Fresh Talent: Albion Place

by Jean Bell

Fresh Talent: Albion Place

Taking its name from a street on the band’s home turf of Dunedin, Albion Place formed in 2011 and currently includes Micah Davis-Rae on guitar and vocals, Hugh Fulton (synthesiser), Tom Kelk on bass and drummer Mackenzie Hollebon.

The band has a dynamic sound which founding / lead member Micah describes as reggae-infused indie rock with a touch of electronica.

Micah cites B.B. King and Leonard Cohen as influences on his work, both within the band and beyond.

“B.B. King wasn’t the best guitarist in the world but he managed to play with such passion that no one else had seen, and Leonard had some of the most authentic lyrics sung in the most raw voice.”

With a first EP released in 2014, the band is now hard at work crafting a new record set for release next year. Sydney-based Australian producer Lyall Moloney has been helping them with the new EP.

“We had these songs that we bought to him and we managed to choose four of them as each showcased a different genre,” Micah explains.

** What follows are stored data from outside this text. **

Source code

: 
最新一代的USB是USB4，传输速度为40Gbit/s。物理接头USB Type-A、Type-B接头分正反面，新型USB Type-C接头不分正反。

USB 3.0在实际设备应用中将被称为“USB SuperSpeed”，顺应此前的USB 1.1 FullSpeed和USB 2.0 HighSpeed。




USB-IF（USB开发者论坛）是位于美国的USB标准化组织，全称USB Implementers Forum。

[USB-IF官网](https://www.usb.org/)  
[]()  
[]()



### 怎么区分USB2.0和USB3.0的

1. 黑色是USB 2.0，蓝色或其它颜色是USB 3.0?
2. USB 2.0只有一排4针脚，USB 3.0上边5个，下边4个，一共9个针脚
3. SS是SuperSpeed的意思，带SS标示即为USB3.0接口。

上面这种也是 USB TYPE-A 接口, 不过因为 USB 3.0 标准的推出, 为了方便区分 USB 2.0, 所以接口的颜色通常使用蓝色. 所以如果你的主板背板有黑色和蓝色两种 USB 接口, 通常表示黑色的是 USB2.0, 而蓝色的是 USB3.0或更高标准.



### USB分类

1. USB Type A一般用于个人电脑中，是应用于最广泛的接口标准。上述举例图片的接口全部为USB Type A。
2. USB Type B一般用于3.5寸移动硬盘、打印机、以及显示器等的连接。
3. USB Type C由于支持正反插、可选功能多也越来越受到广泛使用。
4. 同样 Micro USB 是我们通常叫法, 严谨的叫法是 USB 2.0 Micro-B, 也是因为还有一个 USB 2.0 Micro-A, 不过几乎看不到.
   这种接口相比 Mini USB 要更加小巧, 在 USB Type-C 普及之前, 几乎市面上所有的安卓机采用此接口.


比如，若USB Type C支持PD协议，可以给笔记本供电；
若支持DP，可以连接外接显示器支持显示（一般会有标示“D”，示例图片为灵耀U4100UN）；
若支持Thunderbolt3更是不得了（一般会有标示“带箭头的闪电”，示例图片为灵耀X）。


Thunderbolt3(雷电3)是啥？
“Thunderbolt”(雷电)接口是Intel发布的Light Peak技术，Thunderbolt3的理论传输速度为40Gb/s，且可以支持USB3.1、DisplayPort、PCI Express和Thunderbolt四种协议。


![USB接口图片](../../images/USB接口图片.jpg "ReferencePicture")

“The first single we dropped in October [Running] was our pop kind of song, and the one we dropped before [Levitate] was the reggae-indie rock one. We’ve got two more songs to release in December or January, then we’re gonna jump on a national tour. From there, we’ll record another album and do another tour.”

A key decision in their second EP’s recording was regarding location.

“We had to decide if we should do it at an expensive studio or could go out to a holiday house in Wanaka and set up a recording studio there, where we’d have no time constraints.”

Deciding to head out into the wild to record, the band found this freedom with time creatively beneficial.

“We did most of the vocals past midnight when you’re really in the vibe.”

Taking some initiative has already paid off for the talented group and Micah is stoked by the support Albion Place has received from a number of people.

“I would have never imagined in a million years that Lyall would be keen to fly over to the South Island to make music with us but the world is so small. As soon as you start reaching out you’re broadening your audience and people are keen to help as they love it too.”